Closed GoogleCodeExporter closed 8 years ago

GoogleCodeExporter commented 8 years ago
What steps will reproduce the problem?
1. Create an observable property in a view model : public final 
BooleanObservable myProperty = new BooleanObservable();
2. Subscribe to the observable like this :      this.myProperty.subscribe(new 
Observer(){
            public void onPropertyChanged(IObservable<?> newVal, Collection<Object> arg1) {
                Log.d("", "INVOKED");
            }           
        });
3. Bind the myProperty to an input control, like an EditText, and change the 
value often.

What is the expected output?
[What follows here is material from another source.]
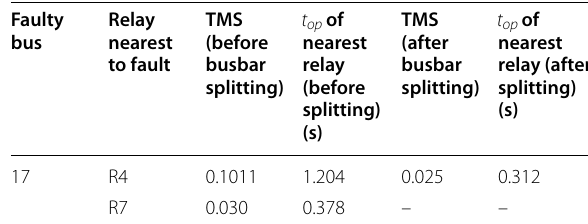
Table 7 TMS and t op of relays nearest to fault location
What do you see instead?

Expected : Always being called into the subscription.
What happens : After some times, we don't get called anymore in the 
subscription. The delay vary from tests to tests.

What version of the product are you using? On what operating system?
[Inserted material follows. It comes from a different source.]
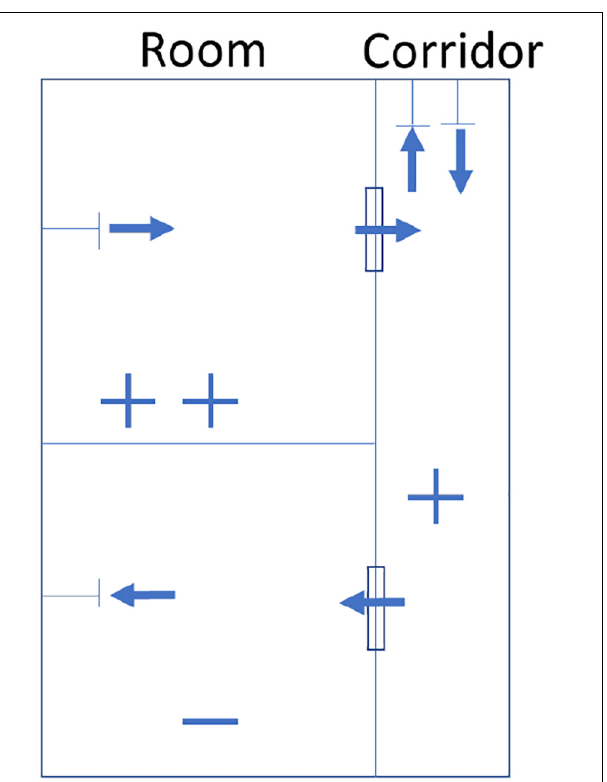
FIGURE 2 | Directed airflow with relative internal pressure for two rooms and a corridor; (+) is positive pressure (higher pressure), (–) is negative pressure (lower pressure), and ( → ) denotes airflow.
android-binding-v30-0.5.jar, targeting android 2.2

Please provide any additional information below.

Seems to be a weak reference issues since keeping a reference to the Observer 
fix the problem :

        this.myProperty.subscribe(myPropertyObs = new Observer(){
            public void onPropertyChanged(IObservable<?> newVal, Collection<Object> arg1) {
                Log.d("", "INVOKED");
            }           
        });

Original issue reported on code.google.com by instri...@hotmail.com on 18 Jul 2012 at 1:26

GoogleCodeExporter commented 8 years ago
Since the subscription is to weak reference (in a weak list), better not to 
provide anonymous class in this way. Rather, create a variable holding that 
observer instance would prevent this. 

Original comment by gueei....@gmail.com on 18 Jul 2012 at 4:08

GoogleCodeExporter commented 8 years ago
I don't think api "users" should know about the internal design being a weak 
list to use it well. In this case, for each observable we subscribed to, we 
need to bother to keep the reference alive so the subscription works. 

I think the subscription should stay alive as long as the observable is (or 
until we manually unsuscribe). Right now, it make pollutions for every 
subscription we do in our view model, without talking about the risk of 
forgetting to keep a reference and making the code unstable. For exemple, I 
have 10 observers of this kind at the top on only 1 view model (I know I could 
have a collection of observers but still...) :

@SuppressWarnings("unused")
private Observer _myDummyObserver;

Also, it seems a lot more natural to use the anonymous class (they are also 
used this way in test testInnerField_Notification_OA_OB_OC for exemple).